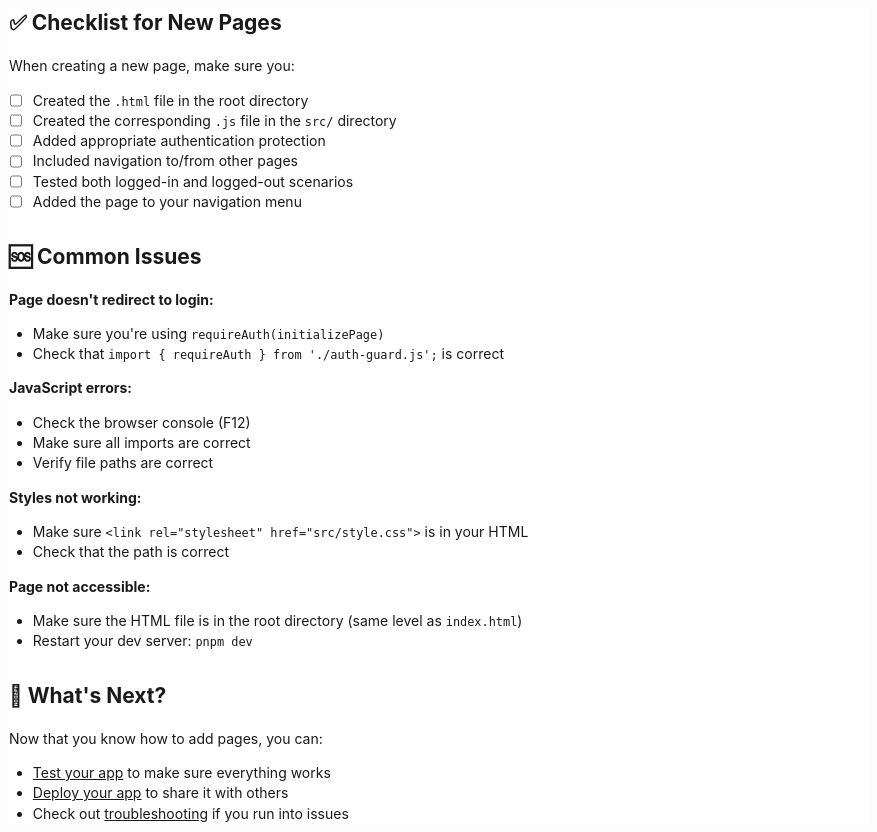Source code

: ## ✅ Checklist for New Pages

When creating a new page, make sure you:

- [ ] Created the `.html` file in the root directory
- [ ] Created the corresponding `.js` file in the `src/` directory
- [ ] Added appropriate authentication protection
- [ ] Included navigation to/from other pages
- [ ] Tested both logged-in and logged-out scenarios
- [ ] Added the page to your navigation menu

## 🆘 Common Issues

**Page doesn't redirect to login:**
- Make sure you're using `requireAuth(initializePage)`
- Check that `import { requireAuth } from './auth-guard.js';` is correct

**JavaScript errors:**
- Check the browser console (F12)
- Make sure all imports are correct
- Verify file paths are correct

**Styles not working:**
- Make sure `<link rel="stylesheet" href="src/style.css">` is in your HTML
- Check that the path is correct

**Page not accessible:**
- Make sure the HTML file is in the root directory (same level as `index.html`)
- Restart your dev server: `pnpm dev`

## 🎯 What's Next?

Now that you know how to add pages, you can:
- [Test your app](testing.md) to make sure everything works
- [Deploy your app](deployment.md) to share it with others
- Check out [troubleshooting](troubleshooting.md) if you run into issues
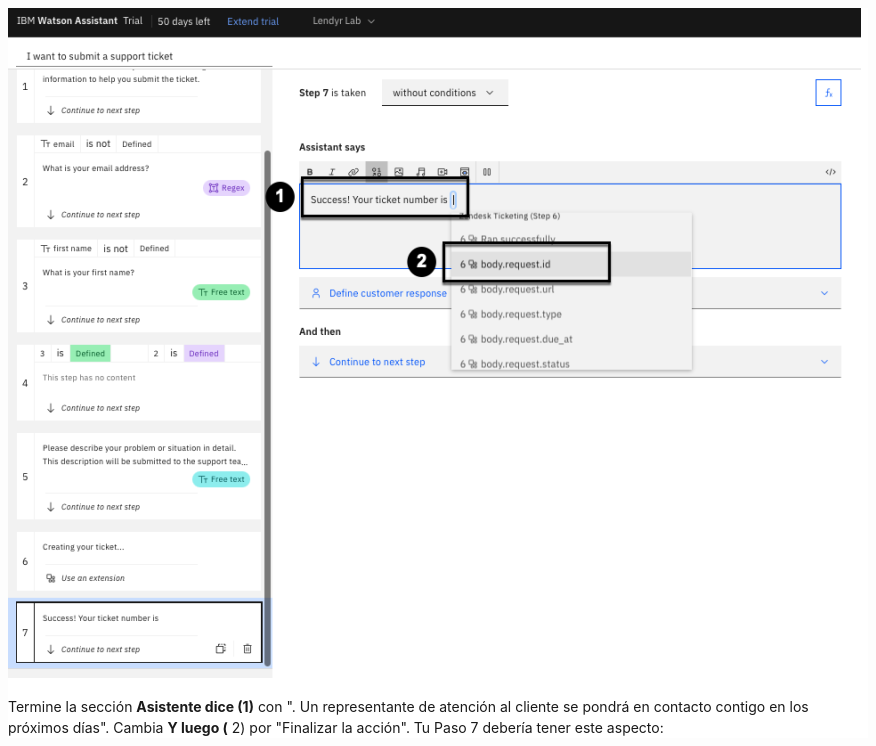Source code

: ![](./images/105/79.png)

Termine la sección **Asistente dice (1)** con ". Un representante de atención al cliente se pondrá en contacto contigo en los próximos días". Cambia **Y luego (** 2) por "Finalizar la acción". Tu Paso 7 debería tener este aspecto:
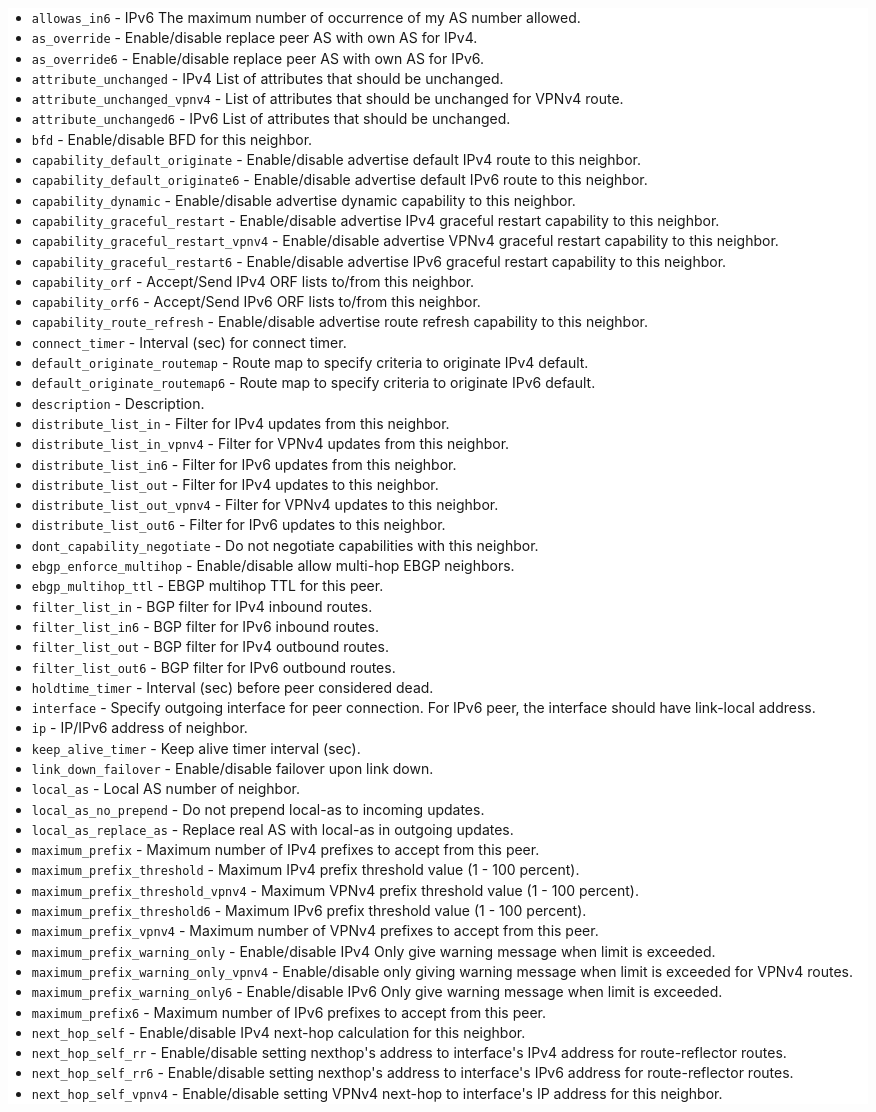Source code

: * `allowas_in6` - IPv6 The maximum number of occurrence of my AS number allowed.
* `as_override` - Enable/disable replace peer AS with own AS for IPv4.
* `as_override6` - Enable/disable replace peer AS with own AS for IPv6.
* `attribute_unchanged` - IPv4 List of attributes that should be unchanged.
* `attribute_unchanged_vpnv4` - List of attributes that should be unchanged for VPNv4 route.
* `attribute_unchanged6` - IPv6 List of attributes that should be unchanged.
* `bfd` - Enable/disable BFD for this neighbor.
* `capability_default_originate` - Enable/disable advertise default IPv4 route to this neighbor.
* `capability_default_originate6` - Enable/disable advertise default IPv6 route to this neighbor.
* `capability_dynamic` - Enable/disable advertise dynamic capability to this neighbor.
* `capability_graceful_restart` - Enable/disable advertise IPv4 graceful restart capability to this neighbor.
* `capability_graceful_restart_vpnv4` - Enable/disable advertise VPNv4 graceful restart capability to this neighbor.
* `capability_graceful_restart6` - Enable/disable advertise IPv6 graceful restart capability to this neighbor.
* `capability_orf` - Accept/Send IPv4 ORF lists to/from this neighbor.
* `capability_orf6` - Accept/Send IPv6 ORF lists to/from this neighbor.
* `capability_route_refresh` - Enable/disable advertise route refresh capability to this neighbor.
* `connect_timer` - Interval (sec) for connect timer.
* `default_originate_routemap` - Route map to specify criteria to originate IPv4 default.
* `default_originate_routemap6` - Route map to specify criteria to originate IPv6 default.
* `description` - Description.
* `distribute_list_in` - Filter for IPv4 updates from this neighbor.
* `distribute_list_in_vpnv4` - Filter for VPNv4 updates from this neighbor.
* `distribute_list_in6` - Filter for IPv6 updates from this neighbor.
* `distribute_list_out` - Filter for IPv4 updates to this neighbor.
* `distribute_list_out_vpnv4` - Filter for VPNv4 updates to this neighbor.
* `distribute_list_out6` - Filter for IPv6 updates to this neighbor.
* `dont_capability_negotiate` - Do not negotiate capabilities with this neighbor.
* `ebgp_enforce_multihop` - Enable/disable allow multi-hop EBGP neighbors.
* `ebgp_multihop_ttl` - EBGP multihop TTL for this peer.
* `filter_list_in` - BGP filter for IPv4 inbound routes.
* `filter_list_in6` - BGP filter for IPv6 inbound routes.
* `filter_list_out` - BGP filter for IPv4 outbound routes.
* `filter_list_out6` - BGP filter for IPv6 outbound routes.
* `holdtime_timer` - Interval (sec) before peer considered dead.
* `interface` - Specify outgoing interface for peer connection. For IPv6 peer, the interface should have link-local address.
* `ip` - IP/IPv6 address of neighbor.
* `keep_alive_timer` - Keep alive timer interval (sec).
* `link_down_failover` - Enable/disable failover upon link down.
* `local_as` - Local AS number of neighbor.
* `local_as_no_prepend` - Do not prepend local-as to incoming updates.
* `local_as_replace_as` - Replace real AS with local-as in outgoing updates.
* `maximum_prefix` - Maximum number of IPv4 prefixes to accept from this peer.
* `maximum_prefix_threshold` - Maximum IPv4 prefix threshold value (1 - 100 percent).
* `maximum_prefix_threshold_vpnv4` - Maximum VPNv4 prefix threshold value (1 - 100 percent).
* `maximum_prefix_threshold6` - Maximum IPv6 prefix threshold value (1 - 100 percent).
* `maximum_prefix_vpnv4` - Maximum number of VPNv4 prefixes to accept from this peer.
* `maximum_prefix_warning_only` - Enable/disable IPv4 Only give warning message when limit is exceeded.
* `maximum_prefix_warning_only_vpnv4` - Enable/disable only giving warning message when limit is exceeded for VPNv4 routes.
* `maximum_prefix_warning_only6` - Enable/disable IPv6 Only give warning message when limit is exceeded.
* `maximum_prefix6` - Maximum number of IPv6 prefixes to accept from this peer.
* `next_hop_self` - Enable/disable IPv4 next-hop calculation for this neighbor.
* `next_hop_self_rr` - Enable/disable setting nexthop's address to interface's IPv4 address for route-reflector routes.
* `next_hop_self_rr6` - Enable/disable setting nexthop's address to interface's IPv6 address for route-reflector routes.
* `next_hop_self_vpnv4` - Enable/disable setting VPNv4 next-hop to interface's IP address for this neighbor.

+ + +

Among the lines above, find the one with "for connect timer." and the one with "with this neighbor.". Quote both and everything between them, exactly.

| OUTPUT BELOW |
* `connect_timer` - Interval (sec) for connect timer.
* `default_originate_routemap` - Route map to specify criteria to originate IPv4 default.
* `default_originate_routemap6` - Route map to specify criteria to originate IPv6 default.
* `description` - Description.
* `distribute_list_in` - Filter for IPv4 updates from this neighbor.
* `distribute_list_in_vpnv4` - Filter for VPNv4 updates from this neighbor.
* `distribute_list_in6` - Filter for IPv6 updates from this neighbor.
* `distribute_list_out` - Filter for IPv4 updates to this neighbor.
* `distribute_list_out_vpnv4` - Filter for VPNv4 updates to this neighbor.
* `distribute_list_out6` - Filter for IPv6 updates to this neighbor.
* `dont_capability_negotiate` - Do not negotiate capabilities with this neighbor.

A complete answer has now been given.